# How to convert an electrical panel into a junction box



## jar546 (Jan 5, 2016)

How to convert an electrical panel into a junction box when you raise the main panel to the first floor to comply with the flood plain ordinance


----------



## Msradell (Jan 5, 2016)

I'm assuming that this hasn't yet been inspected and obviously hasn't passed inspection. Looks like whoever did it had a lot of practice with macramé!


----------



## jar546 (Jan 5, 2016)

> I'm assuming that this hasn't yet been inspected and obviously hasn't passed inspection. Looks like whoever did it had a lot of practice with macramé!


Ha, nope.  It was inspected.  We were brought in privately for another reason and found this.  Not uncommon in northeaster Pennsylvania


----------



## Msradell (Jan 6, 2016)

> Ha, nope. It was inspected. We were brought in privately for another reason and found this. Not uncommon in northeaster Pennsylvania


I would think that area would get a lot of influence from the NY, NJ, etc. areas and you would be knee-deep in permit and inspection requirements!
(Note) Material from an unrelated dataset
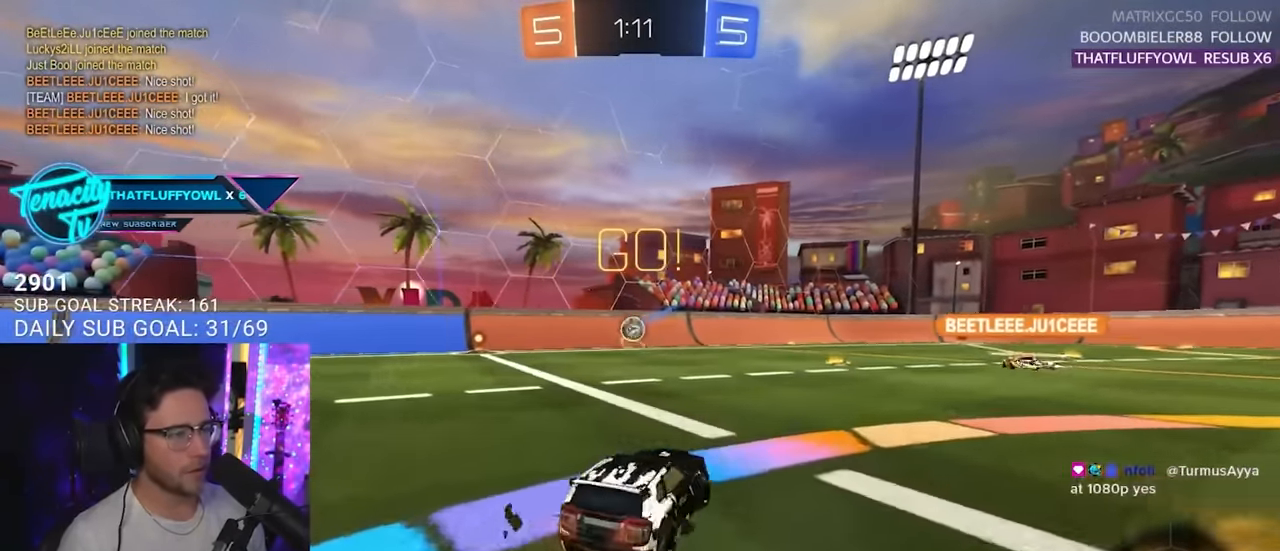
{"buttons": ["TRIANGLE", "R2"], "left_stick": "center", "right_stick": "center", "events": [[67, "left_stick", "center"], [217, "left_stick", "left"], [300, "left_stick", "center"], [467, "TRIANGLE", "down"]]}
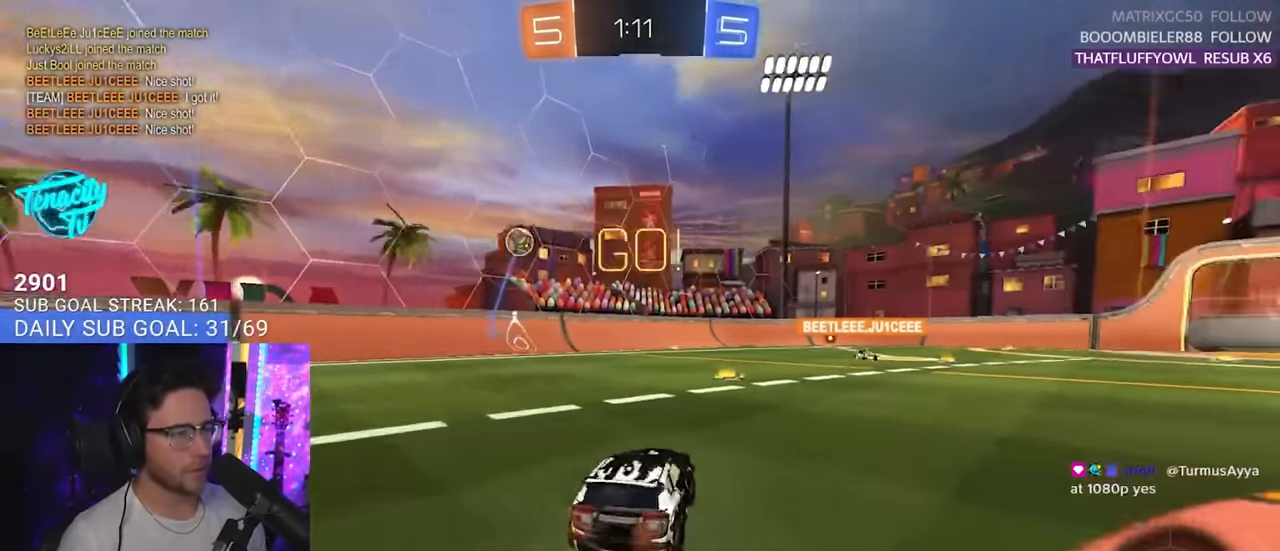
{"buttons": ["R2"], "left_stick": "center", "right_stick": "center", "events": [[17, "left_stick", "left"], [67, "left_stick", "center"], [83, "TRIANGLE", "up"], [333, "left_stick", "up-right"], [417, "left_stick", "center"]]}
Hard to believe they get away with stuff like this.


----------



## jar546 (Jan 6, 2016)

I have to be honest with you.  Much of the Poconos has a lot of contractors from NY & NJ that talk a good game and talk about how tough NJ is but the proof isn't in the pudding.  A lot of their work leaves a lot to be desired.  So, either the enforcement over there isn't as tough as they say or they are working in PA because they can't in NY NJ....  Who knows.


----------